Copy out the lines word for word, beginning with the line containing "Принтер Tattoo RW" and ending with the line containing "Чистящие комплекты", both included.

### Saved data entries
------------------------------------------------

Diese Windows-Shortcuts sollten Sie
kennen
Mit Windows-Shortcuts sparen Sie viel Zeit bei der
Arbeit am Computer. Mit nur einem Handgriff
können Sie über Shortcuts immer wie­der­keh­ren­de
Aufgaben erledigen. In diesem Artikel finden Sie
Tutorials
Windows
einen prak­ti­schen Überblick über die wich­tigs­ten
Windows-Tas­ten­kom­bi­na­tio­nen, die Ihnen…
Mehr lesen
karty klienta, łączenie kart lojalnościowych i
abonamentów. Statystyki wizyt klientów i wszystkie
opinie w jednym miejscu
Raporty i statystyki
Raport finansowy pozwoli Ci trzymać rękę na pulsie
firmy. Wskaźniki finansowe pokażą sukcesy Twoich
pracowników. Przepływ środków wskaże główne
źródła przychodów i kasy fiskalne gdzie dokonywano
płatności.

------------------------------------------------

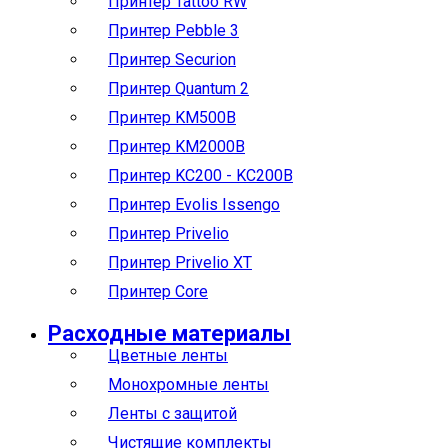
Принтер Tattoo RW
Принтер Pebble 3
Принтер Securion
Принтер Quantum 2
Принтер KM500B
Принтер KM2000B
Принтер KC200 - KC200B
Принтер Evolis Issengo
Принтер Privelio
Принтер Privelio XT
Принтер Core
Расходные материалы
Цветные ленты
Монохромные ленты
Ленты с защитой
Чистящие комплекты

------------------------------------------------

### YOUR RESPONSE
Принтер Tattoo RW
Принтер Pebble 3
Принтер Securion
Принтер Quantum 2
Принтер KM500B
Принтер KM2000B
Принтер KC200 - KC200B
Принтер Evolis Issengo
Принтер Privelio
Принтер Privelio XT
Принтер Core
Расходные материалы
Цветные ленты
Монохромные ленты
Ленты с защитой
Чистящие комплекты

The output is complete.